A 70 ans, Carolyn Carlson fait plus que danser : elle court. Du Parc de la Villette où "We were horses", a fait le plein, à l'Opéra Bastille où son ballet culte "Signes" est repris du 3 au 15 juillet, la chorégraphe américaine, encore quelques mois à la tête du CCN de Roubaix, n'arrête pas !
Silhouette longiligne tout de noir vêtue, cheveux blonds encadrant un beau visage dont elle ne cherche pas à dissimuler les rides, elle supervise depuis quelques jours les répétitions de "Signes" à l'Opéra Bastille, concentrée sur les gestes des étoiles.
Agnès Letestu, qui fera ses adieux le 10 octobre prochain dans "La Dame aux camélias", prend le rôle pour la première fois. Marie-Agnès Gillot danse au contraire "Signes" depuis sa création en 1997. "C'est très spécial pour moi, c'est le ballet sur lequel j'ai été nommée étoile", se souvient-elle. "Et c'était aussi la première fois qu'une étoile était nommée sur un ballet contemporain à l'Opéra de Paris", dit-elle fièrement.
"Signes" a une place bien particulière dans le répertoire du Ballet de l'Opéra : création "totale" où fusionnent les toiles du peintre Olivier Debré, la chorégraphie de Carolyn Carlson et la musique originale de René Aubry, c'est une des pièces contemporaines les plus reprises avec "Le Parc" d'Angelin
Preljocaj (donné en décembre prochain).
"Un nouveau classique"
"C'est un nouveau classique", estime Colette Malye, répétitrice de "Signes" et fidèle de Carolyn Carlson. Le ballet est né du désir d'Olivier Debré de traduire en une série de tableaux les évocations que lui inspirait le sourire, ce premier "signe" du petit homme à son entourage. Son carton à dessins sous le bras, il est venu voir la directrice de la danse de l'Opéra Brigitte Lefèvre, qui a sollicité Carolyn Carlson. A partir des immenses toiles, Carolyn Carlson a conçu un ballet très fluide, où les mouvements des danseurs épousent les peintures et la musique de René Aubry.

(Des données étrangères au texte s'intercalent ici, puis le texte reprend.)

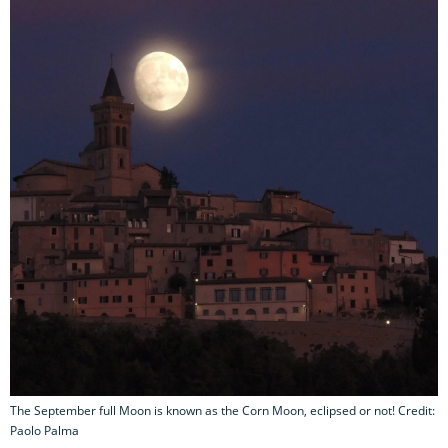
The September full Moon is known as the Corn Moon, eclipsed or not! Credit:
Paolo Palma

"C'est énorme, le décor est... astronomique !" La chorégraphe, qui s'exprime dans une langue superlative empruntant autant à l'américain qu'au français, se souvient du transport par bateau des toiles pour une tournée au Japon. "Enorme !"

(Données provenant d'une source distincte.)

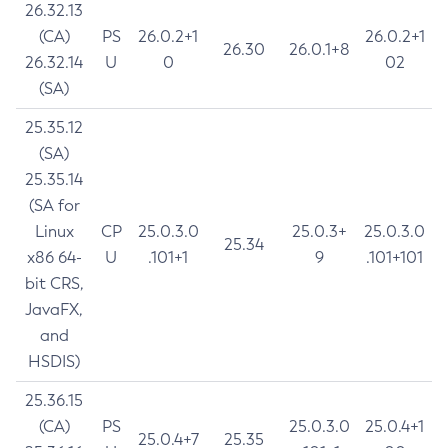
26.32.13
(CA)
PS
26.0.2+1
26.0.2+1
26.30
26.0.1+8
26.32.14
U
0
02
(SA)
25.35.12
(SA)
25.35.14
(SA for
Linux
CP
25.0.3.0
25.0.3+
25.0.3.0
25.34
x86 64-
U
.101+1
9
.101+101
bit CRS,
JavaFX,
and
HSDIS)
25.36.15
(CA)
PS
25.0.3.0
25.0.4+1
25.0.4+7
25.35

9 ans à la tête du CCN de Roubaix
Née à San Diego (Californie) de parents d'origine finlandaise, Carolyn Carlson a fait ses classes à New York avec le danseur Alwin Nikolais, mais c'est en Europe que s'est épanouie sa carrière. "J'ai fait la révolution en France, en Italie", s'exclame-t-elle. Entendez par là: la révolution de la danse contemporaine. Nommée chorégraphe-étoile à l'Opéra de Paris en 1974, elle anime pendant sept ans le Groupe de recherches théâtrales de l'Opéra.
Très attachée à la France, elle a fait don de 50 cartons de carnets, notes, croquis, photos, poèmes et calligraphies à la Bibliothèque nationale de France, qui en exposera une sélection du 10 décembre au 26 janvier. "Il fallait que ce soit en France, mon travail c'est ici", dit-elle, "même si
ma personnalité reste américaine". "Je ne suis pas cartésienne !", lance-t-elle.
Carolyn Carlson quittera en décembre le centre chorégraphique national de Roubaix, qu'elle dirige depuis 2004. Mais pas question de retraite: "Oh mais je danse toujours !", s'exclame-t-elle. Et d'évoquer sa prochaine création, en novembre 2014 au Théâtre national de Chaillot, sans compter la direction de l'Atelier de Paris, lieu dédié à la danse à la Cartoucherie du bois de Vincennes, et les tournées de sa compagnie. "J'ai ce cadeau d'avoir une
très bonne compagnie qui danse pour moi".